An introduction to the Internet of Things

 There’s a lot of talk about the Internet of Things. Here’s a quick introduction for the uninitiated.

This article was carried in a recent edition of Accountancy Ireland from Chartered Accountants Ireland

Imagine if this evening, on your commute home, you could use your smartphone to access the webcam in your fridge and see what’s needed for dinner. Or, when you arrive at your train stop, your car is already heated to your favourite temperature for the final leg of the journey home.

These are just two very simple examples of how the Internet of Things, often referred to as IoT, could impact our lives in the future. But what exactly is the Internet of Things? And will it really change the way we live?

What is the Internet of Things?

SAP, the world’s third-largest independent software manufacturer, has defined the Internet of Things as a network of physical objects – vehicles, machines, home appliances and more – that use sensors and APIs to connect and exchange data over the Internet. In other words, it’s a collection of smart devices connected by the internet. One well-known example is the Amazon Echo, which can control your home’s lights, switches and thermostats with a simple voice command. Another is Tile, a keyring-sized Bluetooth tracker that helps you track your mislaid keys.

The Internet of Things is already an established industry, albeit widely regarded as being in its infancy. According to Business Insider’s annual Global IoT Executive Survey, there will be more than 55 billion Internet of Things devices by 2025, up from about nine billion in 2017. In monetary terms, this will equate to nearly $15 trillion in aggregate Internet of Things investment between 2017 and 2025, with survey data showing that companies’ plans to invest in Internet of Things solutions are accelerating.

Strengths and weaknesses

One of the obvious strengths of the Internet of Things is the potential to create a more connected world whereby people gain more control over their devices and environments. It also has very practical uses in industry. Concrete Sensors, for example, manufactures wireless sensors made specifically for use in concrete that measure strength, temperature and relative humidity. It sends this data to a software platform that can be accessed through a number of smartphone apps, which allow the user to view real-time data by project, floor and individual sensor.

In broader terms, the benefits of the Internet of Things, according to SAP, include the potential for new business models and revenue; improved workforce productivity; enhanced operational efficiency; and better customer experiences. However, Samsung has urged caution when it comes to the evolution of the Internet of Things. In its Open Economy report, Samsung stated that “machine learning and AI technologies present enormous opportunity, but also levels of risk that have not yet been fully quantified. That makes simultaneous investments in secure platforms that open borders to new technologies even more critical.”

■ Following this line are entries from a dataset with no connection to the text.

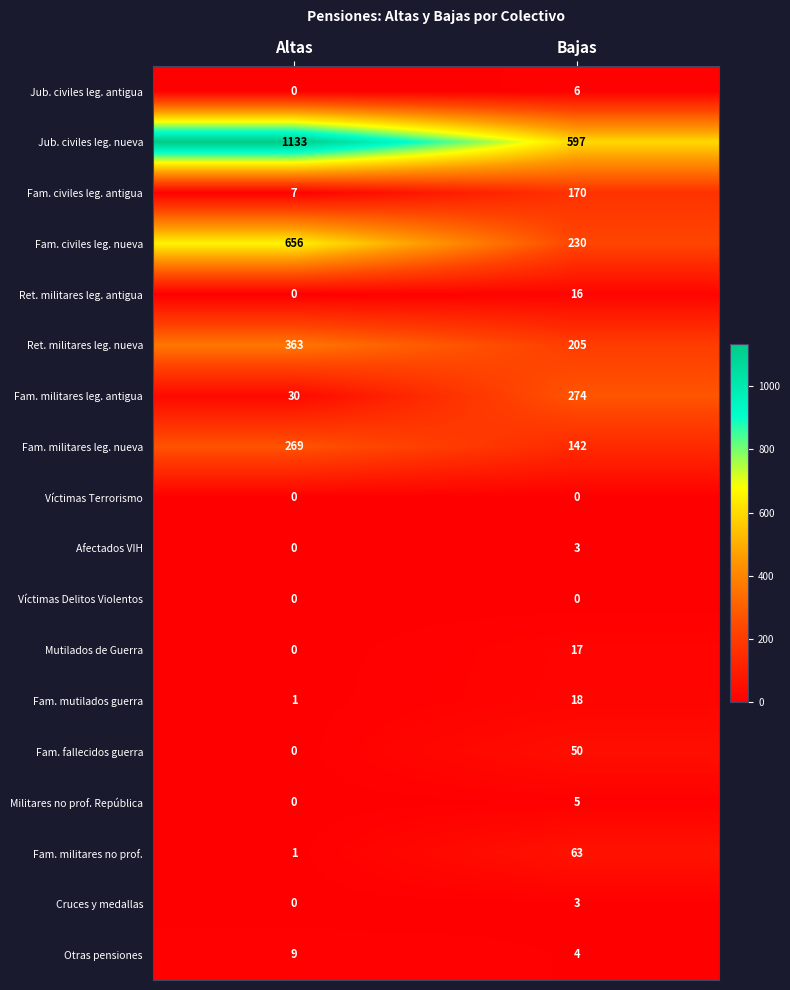

What is the difference between the maximum and minimum values in the Fam. mutilados guerra series?

17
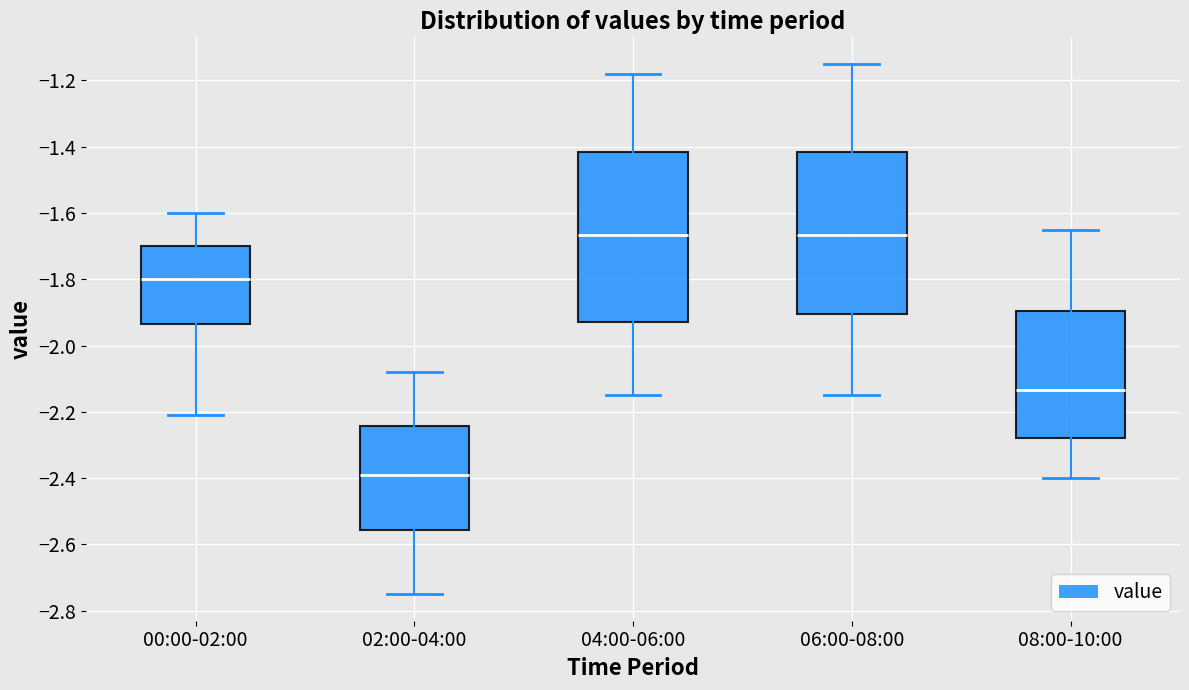

Reading left to right, transcribe this box plot: for each box, give where its median line is, the range the box spans, and where its two whiskers end, as read against the y-axis. The values are not printed on the chart, so give them approximately, as read against the axis.

00:00-02:00: median -1.80, box -1.94 to -1.70, whiskers -2.20 to -1.60
02:00-04:00: median -2.38, box -2.56 to -2.24, whiskers -2.74 to -2.08
04:00-06:00: median -1.66, box -1.92 to -1.42, whiskers -2.14 to -1.18
06:00-08:00: median -1.66, box -1.90 to -1.42, whiskers -2.14 to -1.14
08:00-10:00: median -2.14, box -2.28 to -1.90, whiskers -2.40 to -1.64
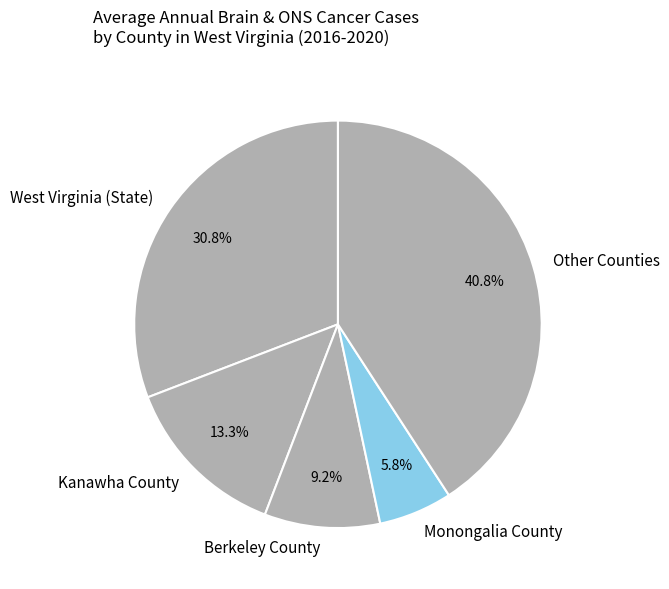

Does Berkeley County account for over 50% of the chart?

No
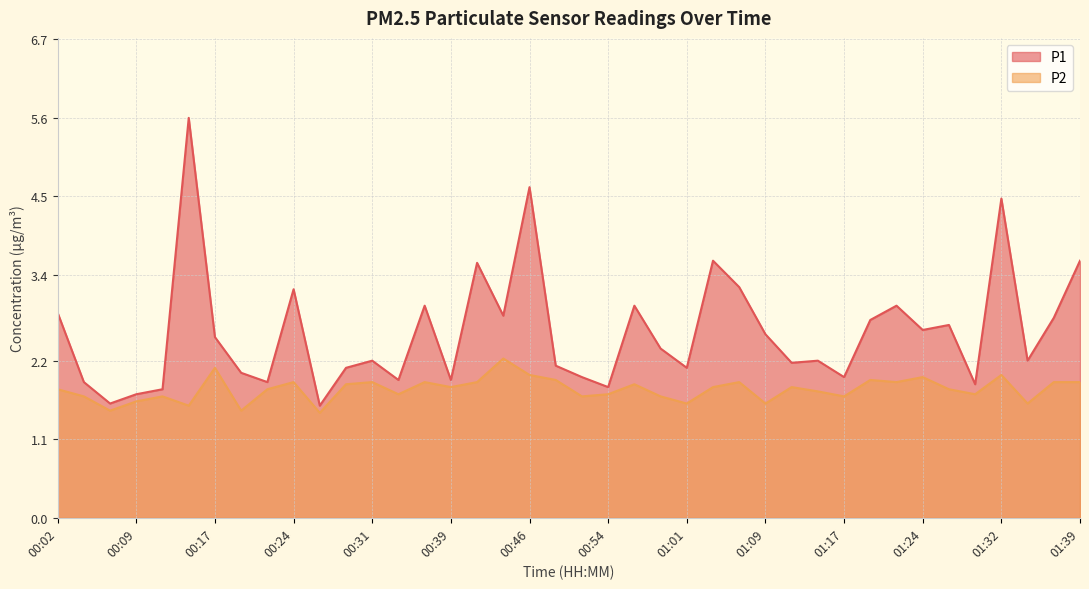

Reading left to right, extract all data points from this chart.

P1: 2.9	1.9	1.6	1.7	1.8	5.6	2.5	2.0	1.9	3.2	1.6	2.1	2.2	1.9	3.0	1.9	3.6	2.8	4.6	2.1	2.0	1.8	3.0	2.4	2.1	3.6	3.2	2.6	2.2	2.2	2.0	2.8	3.0	2.6	2.7	1.9	4.5	2.2	2.8	3.6
P2: 1.8	1.7	1.5	1.6	1.7	1.6	2.1	1.5	1.8	1.9	1.5	1.9	1.9	1.7	1.9	1.8	1.9	2.2	2.0	1.9	1.7	1.7	1.9	1.7	1.6	1.8	1.9	1.6	1.8	1.8	1.7	1.9	1.9	2.0	1.8	1.7	2.0	1.6	1.9	1.9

Although in its infancy, the Internet of Things will undoubtedly develop rapidly in the coming years. Indeed, research by Gartner Inc. found that by 2020, more than half of major new business processes and systems will incorporate some element of the Internet of Things. It also suggests that addressing compromises in Internet of Things security will increase costs to 20% of annual security budgets in 2020 – up from less than 1% in 2015.

Whether it’s wearables in the workplace or smart hairbrushes in the home, we could well look back in 10 years’ time and say: “all changed, changed utterly”. Whether it turns out to be a “terrible beauty”, as W. B. Yeats put it, is anybody’s guess.